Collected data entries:
┄┄┄┄┄┄┄┄┄┄

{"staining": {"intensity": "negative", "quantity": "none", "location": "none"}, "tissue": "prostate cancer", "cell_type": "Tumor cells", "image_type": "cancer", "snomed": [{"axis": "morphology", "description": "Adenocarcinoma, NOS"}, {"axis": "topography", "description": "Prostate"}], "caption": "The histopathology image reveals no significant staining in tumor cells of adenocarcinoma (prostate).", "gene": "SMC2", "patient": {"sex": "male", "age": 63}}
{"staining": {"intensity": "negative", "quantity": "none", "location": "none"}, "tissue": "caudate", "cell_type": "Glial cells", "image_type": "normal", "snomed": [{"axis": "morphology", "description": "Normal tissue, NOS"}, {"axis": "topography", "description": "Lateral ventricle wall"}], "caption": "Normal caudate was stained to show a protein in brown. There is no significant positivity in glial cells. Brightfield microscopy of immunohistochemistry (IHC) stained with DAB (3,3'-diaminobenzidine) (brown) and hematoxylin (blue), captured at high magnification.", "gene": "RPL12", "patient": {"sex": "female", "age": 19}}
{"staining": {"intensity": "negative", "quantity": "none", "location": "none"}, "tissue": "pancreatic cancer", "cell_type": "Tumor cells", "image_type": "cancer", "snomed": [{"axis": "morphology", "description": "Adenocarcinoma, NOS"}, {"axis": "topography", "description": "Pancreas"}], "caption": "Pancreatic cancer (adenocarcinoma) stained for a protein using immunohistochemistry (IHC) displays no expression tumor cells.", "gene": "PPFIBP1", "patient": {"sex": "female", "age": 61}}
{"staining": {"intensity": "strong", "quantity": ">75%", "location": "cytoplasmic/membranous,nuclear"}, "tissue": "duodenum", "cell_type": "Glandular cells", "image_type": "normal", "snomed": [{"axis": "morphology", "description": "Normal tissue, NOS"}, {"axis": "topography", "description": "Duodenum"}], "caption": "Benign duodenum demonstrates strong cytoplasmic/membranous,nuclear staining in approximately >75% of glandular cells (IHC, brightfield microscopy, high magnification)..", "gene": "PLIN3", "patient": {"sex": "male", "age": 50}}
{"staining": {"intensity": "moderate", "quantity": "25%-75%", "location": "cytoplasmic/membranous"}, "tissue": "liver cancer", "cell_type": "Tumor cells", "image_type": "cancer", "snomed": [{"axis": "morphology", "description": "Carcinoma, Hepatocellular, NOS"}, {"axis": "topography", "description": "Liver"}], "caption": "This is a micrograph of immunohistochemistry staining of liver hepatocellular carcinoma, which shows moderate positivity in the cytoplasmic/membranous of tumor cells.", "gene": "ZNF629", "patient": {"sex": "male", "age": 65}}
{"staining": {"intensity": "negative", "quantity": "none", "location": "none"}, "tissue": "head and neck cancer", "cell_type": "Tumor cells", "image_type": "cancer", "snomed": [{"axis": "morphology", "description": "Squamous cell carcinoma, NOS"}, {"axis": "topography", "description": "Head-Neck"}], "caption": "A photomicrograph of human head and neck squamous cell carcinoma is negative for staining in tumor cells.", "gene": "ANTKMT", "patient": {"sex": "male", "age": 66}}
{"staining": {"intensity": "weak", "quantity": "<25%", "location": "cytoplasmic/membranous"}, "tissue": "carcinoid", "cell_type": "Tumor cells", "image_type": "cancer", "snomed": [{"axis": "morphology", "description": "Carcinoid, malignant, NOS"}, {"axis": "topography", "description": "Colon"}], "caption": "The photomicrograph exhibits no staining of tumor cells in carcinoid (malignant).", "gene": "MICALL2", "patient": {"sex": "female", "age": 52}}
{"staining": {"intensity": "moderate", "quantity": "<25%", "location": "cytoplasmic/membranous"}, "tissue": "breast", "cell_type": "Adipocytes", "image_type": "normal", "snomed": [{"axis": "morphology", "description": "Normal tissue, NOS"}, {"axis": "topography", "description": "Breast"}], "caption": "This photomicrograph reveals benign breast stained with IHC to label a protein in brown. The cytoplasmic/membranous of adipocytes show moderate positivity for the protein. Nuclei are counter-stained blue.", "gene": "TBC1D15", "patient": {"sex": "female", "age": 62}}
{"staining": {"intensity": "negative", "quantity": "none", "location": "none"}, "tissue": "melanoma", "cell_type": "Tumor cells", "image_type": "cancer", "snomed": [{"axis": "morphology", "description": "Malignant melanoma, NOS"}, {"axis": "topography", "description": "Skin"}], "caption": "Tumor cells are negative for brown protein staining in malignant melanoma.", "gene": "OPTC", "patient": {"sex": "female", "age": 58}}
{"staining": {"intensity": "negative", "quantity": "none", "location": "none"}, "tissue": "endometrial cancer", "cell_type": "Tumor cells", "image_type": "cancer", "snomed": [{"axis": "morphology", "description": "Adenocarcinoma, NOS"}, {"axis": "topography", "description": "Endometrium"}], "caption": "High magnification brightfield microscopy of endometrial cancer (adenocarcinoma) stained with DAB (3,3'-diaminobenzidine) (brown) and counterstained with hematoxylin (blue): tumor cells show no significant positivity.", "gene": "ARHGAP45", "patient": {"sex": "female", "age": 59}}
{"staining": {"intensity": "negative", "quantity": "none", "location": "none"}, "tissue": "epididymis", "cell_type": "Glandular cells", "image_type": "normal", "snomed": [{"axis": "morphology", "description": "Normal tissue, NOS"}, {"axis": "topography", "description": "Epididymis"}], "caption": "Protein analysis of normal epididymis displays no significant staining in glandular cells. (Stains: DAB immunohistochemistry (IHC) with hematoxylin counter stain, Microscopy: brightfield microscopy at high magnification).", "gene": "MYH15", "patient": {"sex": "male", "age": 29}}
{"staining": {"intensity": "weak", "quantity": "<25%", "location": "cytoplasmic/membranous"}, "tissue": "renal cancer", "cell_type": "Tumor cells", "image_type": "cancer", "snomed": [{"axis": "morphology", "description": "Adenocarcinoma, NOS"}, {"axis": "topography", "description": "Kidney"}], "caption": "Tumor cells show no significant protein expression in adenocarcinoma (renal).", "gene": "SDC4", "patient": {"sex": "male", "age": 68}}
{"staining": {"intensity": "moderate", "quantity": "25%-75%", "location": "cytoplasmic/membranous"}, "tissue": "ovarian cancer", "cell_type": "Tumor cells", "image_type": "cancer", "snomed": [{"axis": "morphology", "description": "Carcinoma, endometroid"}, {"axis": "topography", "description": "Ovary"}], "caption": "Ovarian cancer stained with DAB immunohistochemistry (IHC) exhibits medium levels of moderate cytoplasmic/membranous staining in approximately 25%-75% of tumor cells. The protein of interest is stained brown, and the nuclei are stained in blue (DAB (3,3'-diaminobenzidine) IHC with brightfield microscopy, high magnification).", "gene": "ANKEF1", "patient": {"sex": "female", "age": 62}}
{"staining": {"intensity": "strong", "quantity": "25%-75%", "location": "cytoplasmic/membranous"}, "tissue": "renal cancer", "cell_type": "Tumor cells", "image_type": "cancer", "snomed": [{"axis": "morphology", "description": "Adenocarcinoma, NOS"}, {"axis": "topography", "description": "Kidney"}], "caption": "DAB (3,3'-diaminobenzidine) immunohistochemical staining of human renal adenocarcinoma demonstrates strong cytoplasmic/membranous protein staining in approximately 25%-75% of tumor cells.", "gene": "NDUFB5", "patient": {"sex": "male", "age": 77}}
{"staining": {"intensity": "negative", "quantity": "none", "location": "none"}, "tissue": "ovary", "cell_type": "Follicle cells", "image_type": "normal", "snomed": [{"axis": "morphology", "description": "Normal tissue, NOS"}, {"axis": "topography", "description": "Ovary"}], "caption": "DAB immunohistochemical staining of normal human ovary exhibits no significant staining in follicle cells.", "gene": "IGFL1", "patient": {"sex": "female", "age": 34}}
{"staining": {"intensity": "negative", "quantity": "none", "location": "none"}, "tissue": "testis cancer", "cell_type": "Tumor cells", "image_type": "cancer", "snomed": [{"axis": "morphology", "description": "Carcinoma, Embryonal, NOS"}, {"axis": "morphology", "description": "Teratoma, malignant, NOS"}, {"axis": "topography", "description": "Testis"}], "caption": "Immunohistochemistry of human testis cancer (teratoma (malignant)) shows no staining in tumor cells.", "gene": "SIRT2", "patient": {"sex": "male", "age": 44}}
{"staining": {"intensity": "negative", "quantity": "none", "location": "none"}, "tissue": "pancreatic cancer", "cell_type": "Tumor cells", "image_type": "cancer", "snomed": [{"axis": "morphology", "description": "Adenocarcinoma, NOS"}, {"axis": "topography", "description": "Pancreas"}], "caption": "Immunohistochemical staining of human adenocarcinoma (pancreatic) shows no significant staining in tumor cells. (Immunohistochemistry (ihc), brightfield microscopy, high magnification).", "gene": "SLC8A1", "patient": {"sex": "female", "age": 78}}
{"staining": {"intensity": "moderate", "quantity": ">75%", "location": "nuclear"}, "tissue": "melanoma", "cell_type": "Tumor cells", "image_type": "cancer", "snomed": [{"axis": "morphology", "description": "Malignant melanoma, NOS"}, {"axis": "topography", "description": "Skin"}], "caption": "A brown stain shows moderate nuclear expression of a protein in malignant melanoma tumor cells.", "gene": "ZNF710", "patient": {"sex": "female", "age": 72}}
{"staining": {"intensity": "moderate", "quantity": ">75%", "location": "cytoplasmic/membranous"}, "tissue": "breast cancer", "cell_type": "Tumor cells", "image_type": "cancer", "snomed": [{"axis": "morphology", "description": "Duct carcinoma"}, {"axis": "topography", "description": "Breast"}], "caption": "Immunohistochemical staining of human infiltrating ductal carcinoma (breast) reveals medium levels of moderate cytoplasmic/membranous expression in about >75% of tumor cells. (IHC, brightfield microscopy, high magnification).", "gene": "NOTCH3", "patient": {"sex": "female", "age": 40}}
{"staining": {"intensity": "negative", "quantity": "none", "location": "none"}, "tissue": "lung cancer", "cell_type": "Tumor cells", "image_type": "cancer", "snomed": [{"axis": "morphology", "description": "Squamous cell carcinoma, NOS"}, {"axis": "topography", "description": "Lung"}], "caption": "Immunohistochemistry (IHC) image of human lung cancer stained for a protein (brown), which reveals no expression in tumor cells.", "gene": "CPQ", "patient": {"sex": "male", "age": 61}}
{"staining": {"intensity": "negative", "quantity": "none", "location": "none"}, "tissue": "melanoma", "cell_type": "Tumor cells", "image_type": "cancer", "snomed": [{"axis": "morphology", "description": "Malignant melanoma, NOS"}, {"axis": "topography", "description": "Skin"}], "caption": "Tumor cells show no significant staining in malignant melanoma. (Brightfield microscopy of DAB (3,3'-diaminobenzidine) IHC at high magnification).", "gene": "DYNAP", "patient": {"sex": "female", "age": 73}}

┄┄┄┄┄┄┄┄┄┄

Gather all lines with the string "weak" from the data.

## [EXERCISE RESPONSE]
{"staining": {"intensity": "weak", "quantity": "<25%", "location": "cytoplasmic/membranous"}, "tissue": "carcinoid", "cell_type": "Tumor cells", "image_type": "cancer", "snomed": [{"axis": "morphology", "description": "Carcinoid, malignant, NOS"}, {"axis": "topography", "description": "Colon"}], "caption": "The photomicrograph exhibits no staining of tumor cells in carcinoid (malignant).", "gene": "MICALL2", "patient": {"sex": "female", "age": 52}}
{"staining": {"intensity": "weak", "quantity": "<25%", "location": "cytoplasmic/membranous"}, "tissue": "renal cancer", "cell_type": "Tumor cells", "image_type": "cancer", "snomed": [{"axis": "morphology", "description": "Adenocarcinoma, NOS"}, {"axis": "topography", "description": "Kidney"}], "caption": "Tumor cells show no significant protein expression in adenocarcinoma (renal).", "gene": "SDC4", "patient": {"sex": "male", "age": 68}}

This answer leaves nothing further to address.